[WORK REQUIRED]:
Please write the next part of the Astérix article below, picking up after its final sentence.

[SELECTED PASSAGE]:
----
For the common American reader, the name Astérix will sound distant and unknown. It is often a question I personally ask when I travel to the continent - "Do you know about Astérix?" 8 out of 10 times, I am met by a blank stare, as if I had just cast a witch's spell with my fancy European linguistic skills. Others will have a faint memory of it from their French classes, where it was used as an example of French entertainment. It is quite surprising and even shocking for Europeans who grew up the 80's or even earlier to be faced with such a void of actual knowledge. Despite his small frame and stature, Astérix was, at one point, a juggernaut in European entertainment.

Astérix was created by René Goscinny and Albert Uderzo, two French friends who had earlier created a comic series together entitled Oumpah-pah le Peau-Rouge (Ompa-pa the Redskin). This found success in the weekly magazine Journal de Tintin, which, along with the famous Tintin shorts, would also feature shorts of other comic books , acting as a preview magazine for new properties. It was here that Astérix would come to life after being featured in another comic journal, Pilote, which among others was run by Goscinny and Uderzo. Astérix found massive success in its homeland of France, leading the team to publish a yearly comic album featuring the little Gaul. Goscinny passed away in 1977 and Uderzo would take over the franchise by himself at a slower rate, but with the same strict grip on the property as they had together, to avoid having the character be overused or mistreated.

The story takes place in a little peaceful village located in Gaul (which is now France). In the year 50 BC, Caesar and the Romans have taken nearly all of Gaul into their Roman Empire. However, the one place they cannot defeat is a tiny little village. On the outside it seems so innocent and primitive; surely the Romans could easily just walk in and defeat these Gauls? Not quite, as these Gauls have a secret which helps them resist their attacks. In this village lives Panoramix the druid, who brews a magic potion, giving those who drink it superhuman strength and near invincibility for a short period of time. Astérix, the small framed inhabitant of the village, is seen as the smartest and most courageous, so the entire village trusts him to travel out and lend aid to the people of Gaul. At Astérix's side you will always find Obélix, his lifelong best friend, who as a child fell into the magic potion and therefore has permanent superhuman strength. Despite the Romans always trying to figure out a way to defeat them, the Gauls seem nearly unthreatened by this, and will more often argue and fight amongst themselves rather than Caesar's forces.

Since 1959 and till this day, there have been 34 Astérix comic albums published. These adventures have taken him all over the world; from Egypt to India and to Norway and back to Gaul, no place has gone by without a visit from the Gallic duo. With the success of the comic books, many side projects came to life to further delve into the world of Astérix, and eventually even full length animated features were produced. It is due to the humor and social satire that it would find such massive success. Using a historical backdrop situated in a period in which most are familiar, the storytelling always introduces new characters which, while often seen as stereotypes, act as a way for the writers to put light on society's own lack of acceptance for the unknown cultures. The art style and action is appealing to young readers who enjoy the charm and bravery of a hero, while the underlying dialogue and writing is sophisticated enough so older readers can relate to real life situations, without ever compromising between the factors which make Astérix so universally loved. However, a lot of the humor is French-centric, and would require some localization before being released in other territories, but for the most part, the caricatures easily translate into other languages.
----
[Dataset excerpt]:
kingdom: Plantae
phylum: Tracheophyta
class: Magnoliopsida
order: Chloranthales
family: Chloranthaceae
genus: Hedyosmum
----
[TASK ANSWER]:
Astérix books and media have seen release in many languages and platforms.

Another big factor to its success was the diverse and colorful cast, in which everyone could find someone to relate to. Over the 34 adventures, many characters come and go, but the Gauls and Romans remain largely unchanged. The cast featured below gives you a small overview of the characters which are featured most predominently in the video games. For the sake of international clarity, this article will refer to the characters by their original French names, but their most common English names are shown in this bio in the brackets.:

Regular cast of Astérix

Astérix
The small sized hero and main character. He has an unmatched sense of bravery, loyalty and justice. When there is trouble, the townspeople turn to Astérix for help. His name means "Little Star" in Greek.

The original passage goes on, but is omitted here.